- [EXERCISE]
Every line of the records that holds the word "positivity" should be copied out.

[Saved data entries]
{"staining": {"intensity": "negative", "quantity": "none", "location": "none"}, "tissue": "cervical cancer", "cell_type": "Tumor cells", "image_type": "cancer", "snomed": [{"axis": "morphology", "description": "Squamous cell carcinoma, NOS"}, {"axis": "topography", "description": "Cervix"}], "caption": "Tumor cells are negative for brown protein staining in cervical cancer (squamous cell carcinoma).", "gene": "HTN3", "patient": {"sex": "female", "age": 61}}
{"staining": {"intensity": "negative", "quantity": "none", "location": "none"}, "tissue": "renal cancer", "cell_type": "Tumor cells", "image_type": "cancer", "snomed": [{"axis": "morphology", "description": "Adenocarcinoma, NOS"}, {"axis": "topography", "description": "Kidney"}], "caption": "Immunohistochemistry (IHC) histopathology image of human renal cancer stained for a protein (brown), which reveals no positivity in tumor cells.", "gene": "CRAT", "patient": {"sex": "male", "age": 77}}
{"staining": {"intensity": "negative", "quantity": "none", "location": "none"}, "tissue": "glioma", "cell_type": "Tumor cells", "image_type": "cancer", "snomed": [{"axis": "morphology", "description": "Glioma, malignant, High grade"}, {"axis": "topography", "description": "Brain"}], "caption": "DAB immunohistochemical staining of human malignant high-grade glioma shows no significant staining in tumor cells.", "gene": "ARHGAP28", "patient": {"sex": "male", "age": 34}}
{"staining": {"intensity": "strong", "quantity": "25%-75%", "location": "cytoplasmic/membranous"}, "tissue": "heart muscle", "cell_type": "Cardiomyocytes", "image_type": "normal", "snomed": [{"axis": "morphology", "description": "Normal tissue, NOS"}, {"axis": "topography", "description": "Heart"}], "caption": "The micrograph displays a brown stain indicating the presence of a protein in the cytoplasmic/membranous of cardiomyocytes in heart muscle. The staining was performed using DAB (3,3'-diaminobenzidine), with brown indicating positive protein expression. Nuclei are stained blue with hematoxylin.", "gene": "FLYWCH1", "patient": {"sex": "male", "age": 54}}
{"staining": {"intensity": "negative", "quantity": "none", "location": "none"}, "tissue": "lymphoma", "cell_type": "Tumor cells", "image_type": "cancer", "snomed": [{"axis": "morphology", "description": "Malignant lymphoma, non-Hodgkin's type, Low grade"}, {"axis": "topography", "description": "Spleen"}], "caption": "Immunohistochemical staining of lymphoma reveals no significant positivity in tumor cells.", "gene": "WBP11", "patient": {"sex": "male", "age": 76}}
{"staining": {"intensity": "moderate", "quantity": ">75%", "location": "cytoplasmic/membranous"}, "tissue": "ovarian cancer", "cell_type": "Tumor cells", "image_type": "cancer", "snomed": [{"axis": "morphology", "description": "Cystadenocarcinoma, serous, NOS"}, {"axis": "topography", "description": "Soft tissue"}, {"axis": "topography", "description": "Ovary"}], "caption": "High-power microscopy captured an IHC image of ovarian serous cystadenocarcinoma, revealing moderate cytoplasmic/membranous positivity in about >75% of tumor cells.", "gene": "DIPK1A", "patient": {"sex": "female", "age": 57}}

- [ANSWER SPACE]
{"staining": {"intensity": "negative", "quantity": "none", "location": "none"}, "tissue": "renal cancer", "cell_type": "Tumor cells", "image_type": "cancer", "snomed": [{"axis": "morphology", "description": "Adenocarcinoma, NOS"}, {"axis": "topography", "description": "Kidney"}], "caption": "Immunohistochemistry (IHC) histopathology image of human renal cancer stained for a protein (brown), which reveals no positivity in tumor cells.", "gene": "CRAT", "patient": {"sex": "male", "age": 77}}
{"staining": {"intensity": "negative", "quantity": "none", "location": "none"}, "tissue": "lymphoma", "cell_type": "Tumor cells", "image_type": "cancer", "snomed": [{"axis": "morphology", "description": "Malignant lymphoma, non-Hodgkin's type, Low grade"}, {"axis": "topography", "description": "Spleen"}], "caption": "Immunohistochemical staining of lymphoma reveals no significant positivity in tumor cells.", "gene": "WBP11", "patient": {"sex": "male", "age": 76}}
{"staining": {"intensity": "moderate", "quantity": ">75%", "location": "cytoplasmic/membranous"}, "tissue": "ovarian cancer", "cell_type": "Tumor cells", "image_type": "cancer", "snomed": [{"axis": "morphology", "description": "Cystadenocarcinoma, serous, NOS"}, {"axis": "topography", "description": "Soft tissue"}, {"axis": "topography", "description": "Ovary"}], "caption": "High-power microscopy captured an IHC image of ovarian serous cystadenocarcinoma, revealing moderate cytoplasmic/membranous positivity in about >75% of tumor cells.", "gene": "DIPK1A", "patient": {"sex": "female", "age": 57}}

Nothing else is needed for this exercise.